### EXCERPT TO READ
──────

ChemPlusChem
- Discipline: Chemistry
- Language: English
- Edited by: Ulrike Kauscher Pinto

Publication details
- Former names: Collection tschechischer chemischer Forschungsarbeiten, Collection of Czechoslovak Chemical Communications
- History: 2012–present
- Publisher: Wiley-VCH on behalf of Chemistry Europe
- Frequency: Monthly
- Open access: Hybrid
- Impact factor: 3.1 (2025)

Standard abbreviations
- ISO 4: ChemPlusChem

Indexing
- CODEN: CHEMM5
- ISSN: 2192-6506
- OCLC no.: 852682751

Links
- Journal homepage; Online access; Online archive; Archive (1929–2011);

= ChemPlusChem =

ChemPlusChem is a monthly peer-reviewed scientific journal covering chemistry and published by Wiley-VCH on behalf of Chemistry Europe. It was established in 1929 by E. Votoček and J. Heyrovský and renamed in 1939 to Collection tschechischer chemischer Forschungsarbeiten/Collection des travaux chimiques tchèques/Collection of Czech Chemical Communications for one year. Publication was suspended until 1947, when it resumed publication as Collection of Czechoslovak Chemical Communications. It obtained its current name in 2012.

==Abstracting and indexing==
The journal is abstracted and indexed in:
- Chemical Abstracts Service
- Chemistry Citation Index
- Current Contents/Physical, Chemical & Earth Sciences
- Science Citation Index Expanded
- Scopus

According to the Journal Citation Reports, the journal has a 2025 impact factor of 3.1.

──────

### INFORMATION SHOWN
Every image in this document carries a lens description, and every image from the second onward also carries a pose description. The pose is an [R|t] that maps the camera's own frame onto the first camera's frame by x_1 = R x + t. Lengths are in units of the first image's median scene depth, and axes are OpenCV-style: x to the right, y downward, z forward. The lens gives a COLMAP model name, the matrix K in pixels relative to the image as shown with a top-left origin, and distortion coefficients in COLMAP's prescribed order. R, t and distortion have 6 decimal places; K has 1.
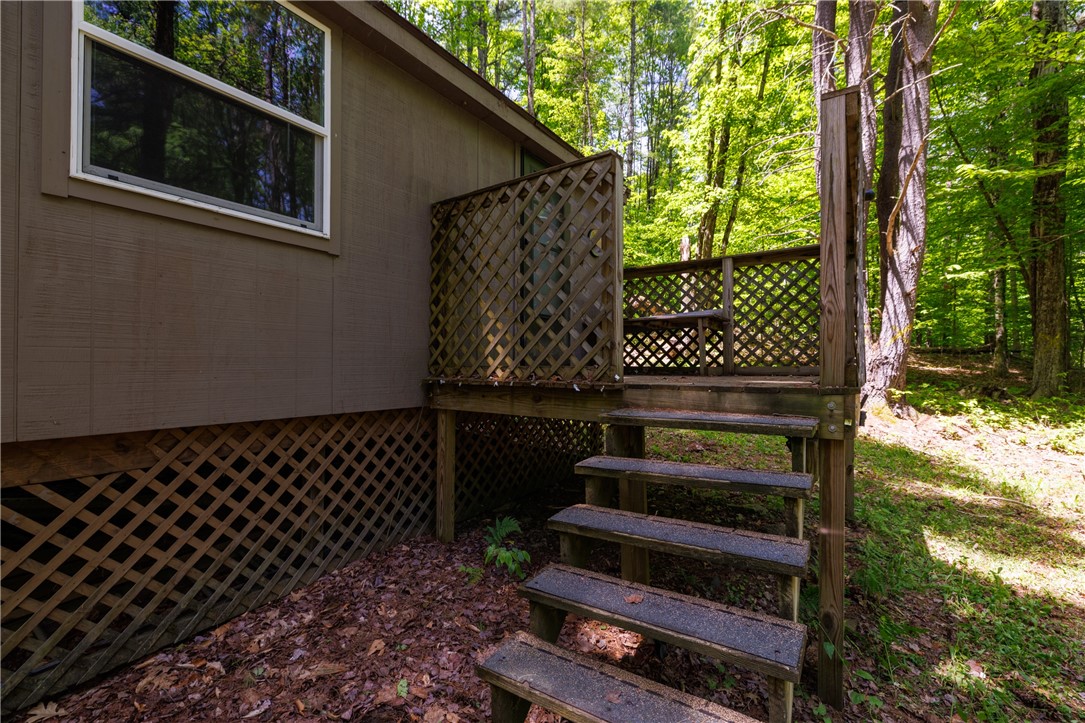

──────

### REQUIREMENT A
In the ChemPlusChem entry, reproduce the part that opens with the words containing "Standard abbreviations" and closes with "name in 2012.", replacing "Chemistry Europe" with "ChemPubSoc Europe".
### REQUIREMENT B
Rewrite the paragraph of the ChemPlusChem entry that begins "ChemPlusChem is a monthly peer-reviewed" as a short bulleted list, keeping its main facts.

### YOUR RESPONSE A
Standard abbreviations
- ISO 4: ChemPlusChem

Indexing
- CODEN: CHEMM5
- ISSN: 2192-6506
- OCLC no.: 852682751

Links
- Journal homepage; Online access; Online archive; Archive (1929–2011);

= ChemPlusChem =

ChemPlusChem is a monthly peer-reviewed scientific journal covering chemistry and published by Wiley-VCH on behalf of ChemPubSoc Europe. It was established in 1929 by E. Votoček and J. Heyrovský and renamed in 1939 to Collection tschechischer chemischer Forschungsarbeiten/Collection des travaux chimiques tchèques/Collection of Czech Chemical Communications for one year. Publication was suspended until 1947, when it resumed publication as Collection of Czechoslovak Chemical Communications. It obtained its current name in 2012.

### YOUR RESPONSE B
- Monthly peer-reviewed chemistry journal, published by Wiley-VCH on behalf of Chemistry Europe
- Founded in 1929 by E. Votoček and J. Heyrovský
- Renamed in 1939 for one year to Collection tschechischer chemischer Forschungsarbeiten/Collection des travaux chimiques tchèques/Collection of Czech Chemical Communications
- Publication suspended until 1947, then resumed as Collection of Czechoslovak Chemical Communications
- Current name adopted in 2012